In your copy, reproduce each entry exactly and include no picture.

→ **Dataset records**
+ + +

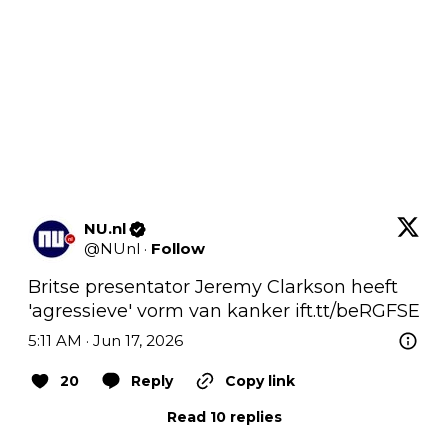
NU.nl
@
NUnl
·
Follow
Britse presentator Jeremy Clarkson heeft 
'agressieve' vorm van kanker 
ift.tt/beRGFSE
5:11 AM · Jun 17, 2026
20
Reply
Copy link
Read 10 replies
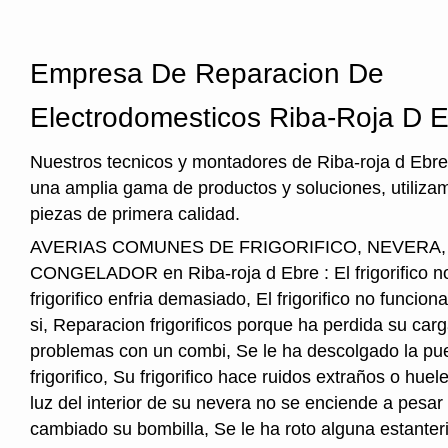
Empresa De Reparacion De
Electrodomesticos Riba-Roja D 
Nuestros tecnicos y montadores de Riba-roja d Ebre
una amplia gama de productos y soluciones, utiliza
piezas de primera calidad.
AVERIAS COMUNES DE FRIGORIFICO, NEVERA
CONGELADOR en Riba-roja d Ebre : El frigorifico no 
frigorifico enfria demasiado, El frigorifico no funcio
si, Reparacion frigorificos porque ha perdida su car
problemas con un combi, Se le ha descolgado la pue
frigorifico, Su frigorifico hace ruidos extraños o hu
luz del interior de su nevera no se enciende a pesar
cambiado su bombilla, Se le ha roto alguna estanter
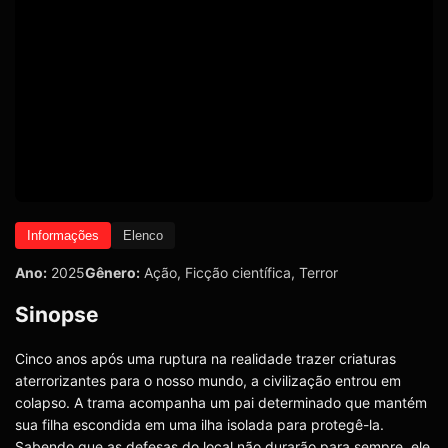
Informações
Elenco
Ano:
2025
Gênero:
Ação
,
Ficção científica
,
Terror
Sinopse
Cinco anos após uma ruptura na realidade trazer criaturas
aterrorizantes para o nosso mundo, a civilização entrou em
colapso. A trama acompanha um pai determinado que mantém
sua filha escondida em uma ilha isolada para protegê-la.
Sabendo que as defesas do local não durarão para sempre, ele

+ + +

→ **Expected answer**
NU.nl
@
NUnl
·
Follow
Britse presentator Jeremy Clarkson heeft 
'agressieve' vorm van kanker 
ift.tt/beRGFSE
5:11 AM · Jun 17, 2026
20
Reply
Copy link
Read 10 replies
Empresa De Reparacion De
Electrodomesticos Riba-Roja D 
Nuestros tecnicos y montadores de Riba-roja d Ebre
una amplia gama de productos y soluciones, utiliza
piezas de primera calidad.
AVERIAS COMUNES DE FRIGORIFICO, NEVERA
CONGELADOR en Riba-roja d Ebre : El frigorifico no 
frigorifico enfria demasiado, El frigorifico no funcio
si, Reparacion frigorificos porque ha perdida su car
problemas con un combi, Se le ha descolgado la pue
frigorifico, Su frigorifico hace ruidos extraños o hu
luz del interior de su nevera no se enciende a pesar
cambiado su bombilla, Se le ha roto alguna estanter
Informações
Elenco
Ano:
2025
Gênero:
Ação
,
Ficção científica
,
Terror
Sinopse
Cinco anos após uma ruptura na realidade trazer criaturas
aterrorizantes para o nosso mundo, a civilização entrou em
colapso. A trama acompanha um pai determinado que mantém
sua filha escondida em uma ilha isolada para protegê-la.
Sabendo que as defesas do local não durarão para sempre, ele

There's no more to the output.